Six Weeks with EBAP Cianan Butterfield-Stinson


What was I expecting when I decided to join the EBAP team? Not much really. Only during my second term of my second year at University did I really decide on anthropology being my major. It all started with a presentation at the beginning of my Greek and Roman 200 class that I learned about this program and what would result in one of my best summers so far. Previous to this experience I have only had one second year archaeology class which taught me the basics of archaeological research as well as problems that are faced within the field. While it was very informative and provided me with an idea of what I was getting myself into, it didn’t prepare me for what an amazing journey this experience would be.

Being immersed in a site and working right in the trenches can not be replaced by any lecture. Swinging a pickaxe into the soil and scraping the bulk wall with a triangle trowel is so satisfying. After these six weeks I have learned how to use these tools, along with many others, to the fullest in terms of technique and efficiency. Even something as simple as a dustpan or a broom will never be looked at the same without thinking of how much soil I swept up every day and wheelbarrowed to the mountain we call the spoil heap. Unfortunately, I have not had the joy of experiencing troweling in my sleep which people have warned me about. What I have experienced is every part of my body being sore at one time or another.

One obstacle that worried me was whether I would get along with the people that I would be working with for half the summer. This is something you do not necessary need to worry about in a lecture. I was very lucky to have a fantastic group of people to work with and get to know. Relationships formed here can happen as easily as having a pottery washing buddy or with the roommates you are assigned with. In a classroom setting, it can be more awkward and less organic. Being able to see and work with the same people every day can create stronger bonds and lifelong friendships even after they go back to their respective homes. This is easily one of this most important aspect of the program for me.

Another aspect of this experience I enjoyed is being able to work and interact with professionals and students in my field of study as well as a variety of others. It is great how archaeology can utilize a number of different skills people have and combine them together, no matter if it is to do with technology, art, or sheer power. While being here I have also figured out a clearer idea of what career I would like to pursue after obtaining my degree. This is mainly because of my interactions with people here and being able to share ideas and learn from others. This has put my life on a new trajectory that I am thankful for.
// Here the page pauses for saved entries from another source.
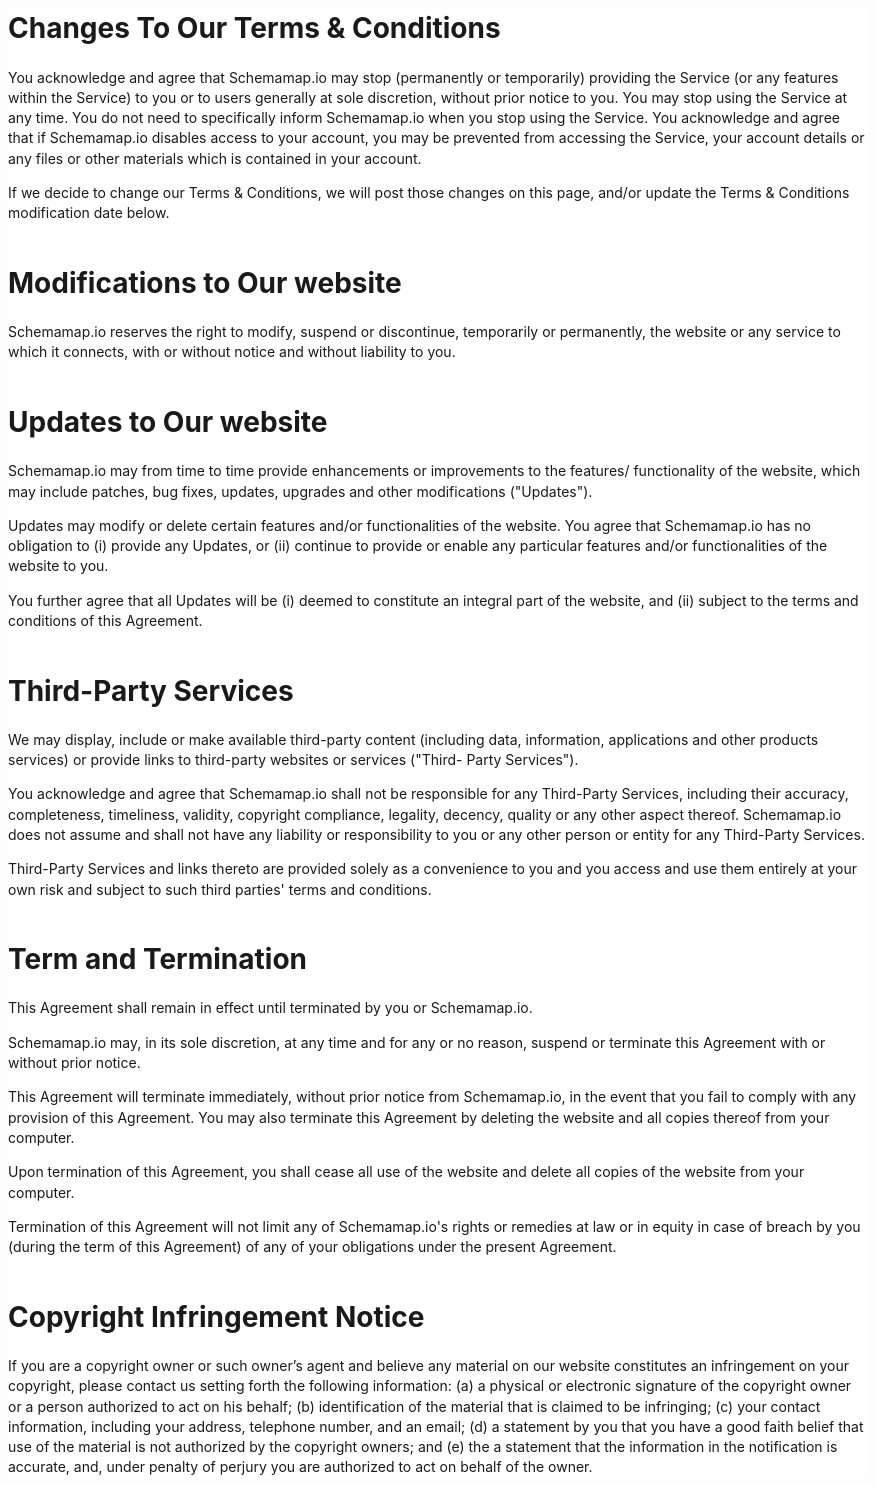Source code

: <h1>Changes To Our Terms & Conditions</h1>
<p>You acknowledge and agree that Schemamap.io may stop (permanently or temporarily) providing the Service (or any features within the Service) to you or to users generally at  sole discretion, without prior notice to you. You may stop using the Service at any time. You do not need to specifically inform Schemamap.io when you stop using the Service. You acknowledge and agree that if Schemamap.io disables access to your account, you may be prevented from accessing the Service, your account details or any files or other materials which is contained in your account.</p>
<p>If we decide to change our Terms & Conditions, we will post those changes on this page, and/or update the Terms & Conditions modification date below.</p>

<h1>Modifications to Our website</h1>
<p>Schemamap.io reserves the right to modify, suspend or discontinue, temporarily or permanently, the website
or any service to which it connects, with or without notice and without liability to you.</p>

<h1>Updates to Our website</h1>
<p>Schemamap.io may from time to time provide enhancements or improvements to the features/ functionality of the website, which may include patches, bug fixes, updates, upgrades and other modifications ("Updates").</p>
<p>Updates may modify or delete certain features and/or functionalities of the website. You agree that Schemamap.io has no obligation to (i) provide any Updates, or (ii) continue to provide or enable any particular features and/or functionalities of the website to you.</p>
<p>You further agree that all Updates will be (i) deemed to constitute an integral part of the website, and (ii) subject to the terms and conditions of this Agreement.</p>

<h1>Third-Party Services</h1>
<p>We may display, include or make available third-party content (including data, information, applications and other products services) or provide links to third-party websites or services ("Third- Party Services").</p>
<p>You acknowledge and agree that Schemamap.io shall not be responsible for any Third-Party Services, including their accuracy, completeness, timeliness, validity, copyright compliance, legality, decency, quality or any other aspect thereof. Schemamap.io does not assume and shall not have any liability or responsibility to you or any other person or entity for any Third-Party Services.</p>
<p>Third-Party Services and links thereto are provided solely as a convenience to you and you access and use them entirely at your own risk and subject to such third parties' terms and conditions.</p>

<h1>Term and Termination</h1>
<p>This Agreement shall remain in effect until terminated by you or Schemamap.io.</p>
<p>Schemamap.io may, in its sole discretion, at any time and for any or no reason, suspend or terminate this Agreement with or without prior notice.</p>
<p>This Agreement will terminate immediately, without prior notice from Schemamap.io, in the event that you fail to comply with any provision of this Agreement. You may also terminate this Agreement by deleting the website and all copies thereof from your computer.</p>
<p>Upon termination of this Agreement, you shall cease all use of the website and delete all copies of the website from your computer.</p>
<p>Termination of this Agreement will not limit any of Schemamap.io's rights or remedies at law or in equity in case of breach by you (during the term of this Agreement) of any of your obligations under the present Agreement.</p>

<h1>Copyright Infringement Notice</h1>
<p>If you are a copyright owner or such owner’s agent and believe any material on our website constitutes an infringement on your copyright, please contact us setting forth the following information: (a) a physical or electronic signature of the copyright owner or a person authorized to act on his behalf; (b) identification of the material that is claimed to be infringing; (c) your contact information, including your address, telephone number, and an email; (d) a statement by you that you have a good faith belief that use of the material is not authorized by the copyright owners; and (e) the a statement that the information in the notification is accurate, and, under penalty of perjury you are authorized to act on behalf of the owner.</p>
Coming to Greece has always been a dream of mine, but I never expected to come here for an excavation. This experience has taught me many skills that will transfer to my future pursuits no matter what they are. Who knows if I will end up in archaeology as my future profession. What I do know is that I will never regret my discussion on whether I should have come here. I think this is a fantastic program to be involved in whether you are in the field or not and recommend it to everyone.